RECORDS TO PROCESS
┌────────
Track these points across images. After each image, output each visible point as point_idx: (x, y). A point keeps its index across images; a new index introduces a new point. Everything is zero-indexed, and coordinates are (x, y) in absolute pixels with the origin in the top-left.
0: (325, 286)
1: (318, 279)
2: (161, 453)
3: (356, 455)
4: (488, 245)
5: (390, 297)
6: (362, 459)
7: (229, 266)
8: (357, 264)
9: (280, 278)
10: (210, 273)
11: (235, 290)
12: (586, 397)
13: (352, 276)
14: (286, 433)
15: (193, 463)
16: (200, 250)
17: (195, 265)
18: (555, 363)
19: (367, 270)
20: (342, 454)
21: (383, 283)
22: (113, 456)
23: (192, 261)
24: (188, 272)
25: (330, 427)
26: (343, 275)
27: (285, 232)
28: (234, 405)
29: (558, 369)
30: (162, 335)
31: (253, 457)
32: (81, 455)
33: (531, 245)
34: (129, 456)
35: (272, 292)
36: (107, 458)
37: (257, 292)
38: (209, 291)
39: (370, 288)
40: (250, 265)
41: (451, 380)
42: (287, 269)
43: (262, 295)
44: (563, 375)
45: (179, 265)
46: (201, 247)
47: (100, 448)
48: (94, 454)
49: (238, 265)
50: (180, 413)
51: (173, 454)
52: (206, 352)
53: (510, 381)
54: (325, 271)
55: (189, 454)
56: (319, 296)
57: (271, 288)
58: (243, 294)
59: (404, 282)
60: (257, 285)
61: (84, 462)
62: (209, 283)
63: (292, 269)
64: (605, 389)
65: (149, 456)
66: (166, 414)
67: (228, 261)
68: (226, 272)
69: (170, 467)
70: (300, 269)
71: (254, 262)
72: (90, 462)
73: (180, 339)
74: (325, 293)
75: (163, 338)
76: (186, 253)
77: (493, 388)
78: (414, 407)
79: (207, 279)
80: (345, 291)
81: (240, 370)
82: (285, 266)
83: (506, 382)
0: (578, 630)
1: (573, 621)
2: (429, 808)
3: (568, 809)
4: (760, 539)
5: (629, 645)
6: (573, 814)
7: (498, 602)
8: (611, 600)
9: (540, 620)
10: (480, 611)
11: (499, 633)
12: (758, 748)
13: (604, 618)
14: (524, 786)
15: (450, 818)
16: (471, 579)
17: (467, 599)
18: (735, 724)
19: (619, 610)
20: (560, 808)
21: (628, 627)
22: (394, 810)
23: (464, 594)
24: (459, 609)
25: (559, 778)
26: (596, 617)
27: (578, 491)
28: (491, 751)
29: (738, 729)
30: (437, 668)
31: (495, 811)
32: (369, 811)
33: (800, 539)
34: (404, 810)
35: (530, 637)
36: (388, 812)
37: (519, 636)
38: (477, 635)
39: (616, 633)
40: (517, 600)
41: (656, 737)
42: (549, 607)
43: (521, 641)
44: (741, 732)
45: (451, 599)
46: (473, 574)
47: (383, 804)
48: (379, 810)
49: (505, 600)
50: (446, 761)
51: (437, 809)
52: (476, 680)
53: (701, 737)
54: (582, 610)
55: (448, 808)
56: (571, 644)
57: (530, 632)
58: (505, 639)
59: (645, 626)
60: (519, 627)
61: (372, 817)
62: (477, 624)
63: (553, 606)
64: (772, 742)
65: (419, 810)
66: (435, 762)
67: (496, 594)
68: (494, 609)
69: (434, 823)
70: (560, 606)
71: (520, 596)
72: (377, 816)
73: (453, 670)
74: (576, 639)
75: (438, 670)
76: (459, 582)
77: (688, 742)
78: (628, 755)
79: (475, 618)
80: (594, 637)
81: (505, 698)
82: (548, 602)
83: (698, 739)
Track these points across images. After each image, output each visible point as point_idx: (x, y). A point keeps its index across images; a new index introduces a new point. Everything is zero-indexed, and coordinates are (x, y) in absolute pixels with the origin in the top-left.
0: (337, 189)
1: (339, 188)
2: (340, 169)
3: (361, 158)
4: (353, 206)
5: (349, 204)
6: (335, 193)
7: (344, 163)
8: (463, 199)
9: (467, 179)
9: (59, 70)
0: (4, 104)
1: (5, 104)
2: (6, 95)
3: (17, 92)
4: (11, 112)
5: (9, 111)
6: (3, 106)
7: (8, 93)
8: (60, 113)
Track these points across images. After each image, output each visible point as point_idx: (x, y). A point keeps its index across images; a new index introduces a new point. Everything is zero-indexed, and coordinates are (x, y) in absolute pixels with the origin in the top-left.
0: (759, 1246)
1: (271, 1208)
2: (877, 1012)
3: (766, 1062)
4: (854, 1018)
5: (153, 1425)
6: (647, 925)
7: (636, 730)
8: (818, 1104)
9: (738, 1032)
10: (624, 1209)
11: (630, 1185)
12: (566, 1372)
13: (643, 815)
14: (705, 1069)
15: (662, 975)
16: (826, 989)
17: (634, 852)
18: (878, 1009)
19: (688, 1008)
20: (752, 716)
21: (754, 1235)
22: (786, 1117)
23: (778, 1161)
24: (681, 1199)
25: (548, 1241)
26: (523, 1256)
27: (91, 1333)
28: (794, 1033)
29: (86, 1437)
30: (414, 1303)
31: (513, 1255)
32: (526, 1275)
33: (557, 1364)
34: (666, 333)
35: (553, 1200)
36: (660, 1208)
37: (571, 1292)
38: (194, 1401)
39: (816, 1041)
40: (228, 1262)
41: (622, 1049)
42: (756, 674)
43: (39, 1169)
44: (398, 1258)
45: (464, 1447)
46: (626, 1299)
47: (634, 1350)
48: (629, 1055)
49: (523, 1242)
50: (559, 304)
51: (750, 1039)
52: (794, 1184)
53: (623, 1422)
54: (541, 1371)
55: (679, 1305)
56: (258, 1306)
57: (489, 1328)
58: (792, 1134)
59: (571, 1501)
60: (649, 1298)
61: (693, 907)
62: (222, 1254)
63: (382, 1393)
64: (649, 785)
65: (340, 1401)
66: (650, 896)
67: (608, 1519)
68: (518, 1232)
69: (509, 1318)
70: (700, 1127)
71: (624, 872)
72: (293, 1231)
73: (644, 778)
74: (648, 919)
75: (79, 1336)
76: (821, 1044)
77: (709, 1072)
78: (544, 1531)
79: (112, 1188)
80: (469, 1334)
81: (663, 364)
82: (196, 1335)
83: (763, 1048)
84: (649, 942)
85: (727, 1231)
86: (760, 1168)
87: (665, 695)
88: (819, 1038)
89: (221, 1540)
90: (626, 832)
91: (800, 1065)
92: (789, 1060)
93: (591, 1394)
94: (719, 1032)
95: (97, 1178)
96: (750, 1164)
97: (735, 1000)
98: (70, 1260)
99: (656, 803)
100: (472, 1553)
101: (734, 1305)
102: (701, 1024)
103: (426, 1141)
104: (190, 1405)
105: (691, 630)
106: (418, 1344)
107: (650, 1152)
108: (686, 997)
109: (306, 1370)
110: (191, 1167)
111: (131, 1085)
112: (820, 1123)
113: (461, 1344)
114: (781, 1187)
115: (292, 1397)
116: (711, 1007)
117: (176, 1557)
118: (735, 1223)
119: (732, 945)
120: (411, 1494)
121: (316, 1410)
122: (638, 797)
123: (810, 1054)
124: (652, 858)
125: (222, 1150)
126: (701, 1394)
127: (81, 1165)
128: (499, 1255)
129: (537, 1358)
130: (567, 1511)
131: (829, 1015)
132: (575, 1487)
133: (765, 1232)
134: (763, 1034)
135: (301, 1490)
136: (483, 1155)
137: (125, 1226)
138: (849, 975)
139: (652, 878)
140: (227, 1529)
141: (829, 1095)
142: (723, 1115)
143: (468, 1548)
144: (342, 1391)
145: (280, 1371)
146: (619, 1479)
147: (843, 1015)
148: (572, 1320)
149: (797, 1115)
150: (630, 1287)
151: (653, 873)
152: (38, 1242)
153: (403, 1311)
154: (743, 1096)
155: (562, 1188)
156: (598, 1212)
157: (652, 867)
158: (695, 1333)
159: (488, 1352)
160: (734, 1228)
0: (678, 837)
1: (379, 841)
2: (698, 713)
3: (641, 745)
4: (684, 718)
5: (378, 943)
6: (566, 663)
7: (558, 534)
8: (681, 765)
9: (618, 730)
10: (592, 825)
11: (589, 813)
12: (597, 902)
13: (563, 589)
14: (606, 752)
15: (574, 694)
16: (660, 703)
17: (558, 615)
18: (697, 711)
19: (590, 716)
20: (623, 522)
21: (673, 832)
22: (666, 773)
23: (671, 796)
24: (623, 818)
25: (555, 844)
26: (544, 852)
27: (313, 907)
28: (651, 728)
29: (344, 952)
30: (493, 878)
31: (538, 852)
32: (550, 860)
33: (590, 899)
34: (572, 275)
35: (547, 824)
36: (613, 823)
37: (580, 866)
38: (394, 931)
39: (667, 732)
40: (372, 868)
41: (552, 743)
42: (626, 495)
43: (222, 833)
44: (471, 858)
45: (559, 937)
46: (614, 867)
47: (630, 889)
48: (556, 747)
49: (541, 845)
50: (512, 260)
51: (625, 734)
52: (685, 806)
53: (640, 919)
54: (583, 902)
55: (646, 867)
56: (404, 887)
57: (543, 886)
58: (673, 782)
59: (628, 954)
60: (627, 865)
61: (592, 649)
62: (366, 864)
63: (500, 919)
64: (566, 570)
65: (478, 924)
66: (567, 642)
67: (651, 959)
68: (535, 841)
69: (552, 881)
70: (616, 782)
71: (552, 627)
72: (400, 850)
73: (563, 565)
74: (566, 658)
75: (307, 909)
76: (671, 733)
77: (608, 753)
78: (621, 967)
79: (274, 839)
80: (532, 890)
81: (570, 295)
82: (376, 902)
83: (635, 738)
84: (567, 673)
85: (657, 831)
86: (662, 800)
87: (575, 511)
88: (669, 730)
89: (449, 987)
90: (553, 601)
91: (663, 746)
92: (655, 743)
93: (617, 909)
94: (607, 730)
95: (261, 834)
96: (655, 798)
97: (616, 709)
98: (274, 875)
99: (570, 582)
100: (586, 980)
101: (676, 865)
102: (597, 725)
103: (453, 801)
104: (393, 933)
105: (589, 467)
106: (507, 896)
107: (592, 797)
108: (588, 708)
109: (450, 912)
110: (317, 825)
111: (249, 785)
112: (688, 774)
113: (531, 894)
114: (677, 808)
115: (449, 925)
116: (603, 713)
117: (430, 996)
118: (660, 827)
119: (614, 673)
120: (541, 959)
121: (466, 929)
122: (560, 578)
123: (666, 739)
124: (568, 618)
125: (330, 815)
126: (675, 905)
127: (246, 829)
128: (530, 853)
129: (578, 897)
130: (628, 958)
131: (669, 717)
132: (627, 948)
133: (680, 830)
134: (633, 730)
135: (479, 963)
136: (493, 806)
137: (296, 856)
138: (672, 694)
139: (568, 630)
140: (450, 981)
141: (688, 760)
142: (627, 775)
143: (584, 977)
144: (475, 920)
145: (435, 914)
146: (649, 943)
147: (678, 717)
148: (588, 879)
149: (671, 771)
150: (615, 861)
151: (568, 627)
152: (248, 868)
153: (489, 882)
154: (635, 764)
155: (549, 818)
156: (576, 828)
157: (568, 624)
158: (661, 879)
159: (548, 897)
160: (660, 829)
└────────
WORK TO COMPLETE
In the data above, find the line that contains "47: (100, 448)" and the line that contains "72: (90, 462)". Repeat exactly those lines and every line between them, and only those.

EXERCISE RESULT
47: (100, 448)
48: (94, 454)
49: (238, 265)
50: (180, 413)
51: (173, 454)
52: (206, 352)
53: (510, 381)
54: (325, 271)
55: (189, 454)
56: (319, 296)
57: (271, 288)
58: (243, 294)
59: (404, 282)
60: (257, 285)
61: (84, 462)
62: (209, 283)
63: (292, 269)
64: (605, 389)
65: (149, 456)
66: (166, 414)
67: (228, 261)
68: (226, 272)
69: (170, 467)
70: (300, 269)
71: (254, 262)
72: (90, 462)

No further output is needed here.